听到李南方的解释,神马大笑一声,松开踩住刹车的脚,车头再次回正。
发动机的轰鸣声暴起,整辆车如同离弦之箭那样,直直朝着那处雪坡开赴过去。
在此之前,神马为了寻找核心区域,都是规规矩矩顺着连绵雪山之间,勉强可以算是道路的平坦雪地前行。
可现在目标改变,去追一个只能靠两只脚飞奔的家伙,他当然不会再守规矩了。
管你前面那一大滩皑皑白雪下面,是坑还是山呢,总之在神马眼里都是能让他开车飞过去的东西。

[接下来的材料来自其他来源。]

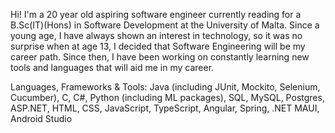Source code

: Hi! I'm a 20 year old aspiring software engineer currently reading for a B.Sc(IT)(Hons) in Software
Development at the University of Malta. Since a young age, I have always shown an interest in
technology, so it was no surprise when at age 13, I decided that Software Engineering
will be my career path. Since then, I have been working on constantly learning new tools and languages
that will aid me in my career. 

Languages, Frameworks & Tools:
Java (including JUnit, Mockito, Selenium, Cucumber), C, C#, Python (including ML packages), SQL, MySQL, Postgres, ASP.NET, HTML, CSS, JavaScript, TypeScript, Angular, Spring, .NET MAUI, Android Studio
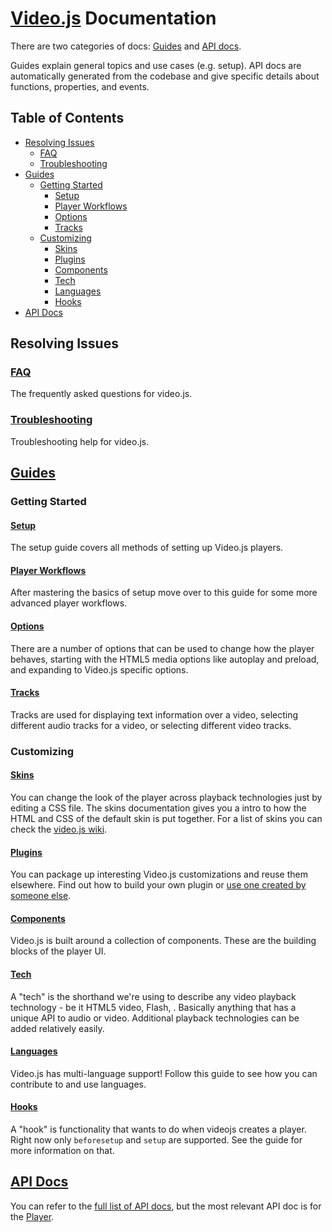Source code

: # [Video.js][vjs-website] Documentation

There are two categories of docs: [Guides](/docs/guides/) and [API docs][api].

Guides explain general topics and use cases (e.g. setup). API docs are automatically generated from the codebase and give specific details about functions, properties, and events.

## Table of Contents

* [Resolving Issues](#resolving-issues)
  * [FAQ](#faq)
  * [Troubleshooting](#troubleshooting)
* [Guides](#guides)
  * [Getting Started](#getting-started)
    * [Setup](#setup)
    * [Player Workflows](#player-workflows)
    * [Options](#options)
    * [Tracks](#tracks)
  * [Customizing](#customizing)
    * [Skins](#skins)
    * [Plugins](#plugins)
    * [Components](#components)
    * [Tech](#tech)
    * [Languages](#languages)
    * [Hooks](#hooks)
* [API Docs](#api-docs)

## Resolving Issues

### [FAQ](/docs/guides/faq.md)

The frequently asked questions for video.js.

### [Troubleshooting](/docs/guides/troubleshooting.md)

Troubleshooting help for video.js.

## [Guides](/docs/guides/)

### Getting Started

#### [Setup](/docs/guides/setup.md)

The setup guide covers all methods of setting up Video.js players.

#### [Player Workflows](/docs/guides/player-workflows.md)

After mastering the basics of setup move over to this guide for some more advanced player workflows.

#### [Options](/docs/guides/options.md)

There are a number of options that can be used to change how the player behaves, starting with the HTML5 media options like autoplay and preload, and expanding to Video.js specific options.

#### [Tracks](/docs/guides/tracks.md)

Tracks are used for displaying text information over a video, selecting different audio tracks for a video, or selecting different video tracks.

### Customizing

#### [Skins](/docs/guides/skins.md)

You can change the look of the player across playback technologies just by editing a CSS file. The skins documentation gives you a intro to how the HTML and CSS of the default skin is put together. For a list of skins you can check the [video.js wiki][skins-list].

#### [Plugins](/docs/guides/plugins.md)

You can package up interesting Video.js customizations and reuse them elsewhere. Find out how to build your own plugin or [use one created by someone else][plugins-list].

#### [Components](/docs/guides/components.md)

Video.js is built around a collection of components. These are the building blocks of the player UI.

#### [Tech](/docs/guides/tech.md)

A "tech" is the shorthand we're using to describe any video playback technology - be it HTML5 video, Flash, . Basically anything that has a unique API to audio or video. Additional playback technologies can be added relatively easily.

#### [Languages](/docs/guides/languages.md)

Video.js has multi-language support! Follow this guide to see how you can contribute to and use languages.

#### [Hooks](/docs/guides/hooks.md)

A "hook" is functionality that wants to do when videojs creates a player. Right now only `beforesetup` and `setup` are supported. See the guide for more information on that.

## [API Docs][api]

You can refer to the [full list of API docs][api], but the most relevant API doc is for the [Player][api-player].

[plugins-list]: http://videojs.com/plugins

[skins-list]: https://github.com/videojs/video.js/wiki/Skins

[api]: http://docs.videojs.com/

[api-player]: http://docs.videojs.com/Player.html

[vjs-website]: http://videojs.com
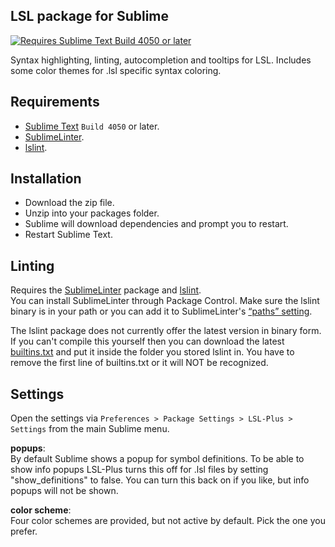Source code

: ## LSL package for Sublime
[![Requires Sublime Text Build 4050 or later](https://img.shields.io/badge/Sublime%20Text-%3E%3D4050-orange.svg?style=flat-square)](https://www.sublimetext.com)

Syntax highlighting, linting, autocompletion and tooltips for LSL. Includes some color themes for .lsl specific syntax coloring.

## Requirements  
* [Sublime Text](https://www.sublimetext.com) `Build 4050` or later.
* [SublimeLinter](https://github.com/sublimelinter/sublimelinter).
* [lslint](https://github.com/Makopo/lslint).  

## Installation  
- Download the zip file.
- Unzip into your packages folder.
- Sublime will download dependencies and prompt you to restart.
- Restart Sublime Text.

## Linting  
Requires the [SublimeLinter](https://github.com/SublimeLinter/SublimeLinter) package and [lslint](https://github.com/Makopo/lslint).  
You can install SublimeLinter through Package Control.
Make sure the lslint binary is in your path or you can add it to SublimeLinter's  [“paths” setting](http://www.sublimelinter.com/en/stable/troubleshooting.html#adding-to-the-paths-setting).

The lslint package does not currently offer the latest version in binary form. If you can't compile this yourself then you can download the latest [builtins.txt](https://raw.githubusercontent.com/Makopo/lslint/master/builtins.txt) and put it inside the folder you stored lslint in. You have to remove the first line of builtins.txt or it will NOT be recognized.


## Settings  
Open the settings via `Preferences > Package Settings > LSL-Plus > Settings` from the main Sublime menu.

**popups**:  
By default Sublime shows a popup for symbol definitions. To be able to show info popups LSL-Plus turns this off for .lsl files by setting "show_definitions" to false.  You can turn this back on if you like, but info popups will not be shown.

**color scheme**:  
Four color schemes are provided, but not active by default. Pick the one you prefer.
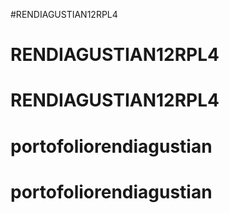 #RENDIAGUSTIAN12RPL4
# RENDIAGUSTIAN12RPL4
# RENDIAGUSTIAN12RPL4
# portofoliorendiagustian
# portofoliorendiagustian

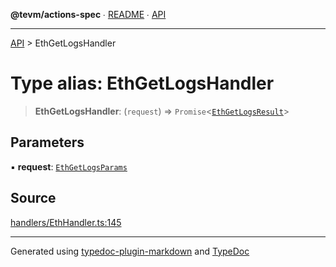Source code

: **@tevm/actions-spec** ∙ [README](../README.md) ∙ [API](../API.md)

***

[API](../API.md) > EthGetLogsHandler

# Type alias: EthGetLogsHandler

> **EthGetLogsHandler**: (`request`) => `Promise`\<[`EthGetLogsResult`](EthGetLogsResult.md)\>

## Parameters

▪ **request**: [`EthGetLogsParams`](EthGetLogsParams.md)

## Source

[handlers/EthHandler.ts:145](https://github.com/evmts/tevm-monorepo/blob/main/core/actions-spec/src/handlers/EthHandler.ts#L145)

***
Generated using [typedoc-plugin-markdown](https://www.npmjs.com/package/typedoc-plugin-markdown) and [TypeDoc](https://typedoc.org/)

眨眼功夫,汽车就冲过那道雪坡,飞落在雪坡后的地面上。
已经可以用肉眼看到前方飞速逃窜的身影,神马也来了兴致,大声咆哮着,从铁公鸡那抢过来一把枪,单手握住方向盘,另一只手伸出车窗扣动了扳机。
真以为一个运输兵是好欺负的了?
神马也是单枪匹马,炸过敌方指挥部的狠人。
刚才要不是李南方反应快,他就离开训练场,脑袋上贴上个“淘汰”的标签了。
对于这个敢往他脑门上送花生米的家伙,神马绝对不会客气,枪口对准前方,扣住扳机的手就没松开过。
只可惜,他这种行为,发泄的行为要大过杀人的冲动。
数不清的子弹倾泄出去,最多就是打到天空上了。
反倒是李南方,有一搭没一搭地开枪射击,总是能恰到好处打进雪地里,激起来一片雪花,封锁着前方奔逃那人的行动方向,逼迫着对方直线前行。
两条腿再怎么快,也比不过四个轮子。
神马手里的枪一梭子子弹全部打空之后,人与车之间的距离也缩短到了不足三百米。
察觉到李南方也有调戏前面那人的意思,神马故意放慢了车速,在雪地上来回蛇行,玩起来猫捉老鼠的游戏。
如果可以,李南方和神马都是非常希望,让这场游戏的持续时间无限延长的。
神马是为了自己险些丢掉的小命,才这么做。
李南方则是为了那一盒被抢走的香烟,恶趣味地去戏耍前面那位仁兄。
没错了,那个提着一把狙击枪撒丫子跑路的家伙,正是那头以憨厚姿态抢走了李老板多半盒大中华的“笨猪”。
笨猪此刻的心情相当不好。
从李南方那里抢来的大中华抽完了,他只能拿着一把只剩五颗子弹的狙击枪,潜伏在雪山区域里打秋草。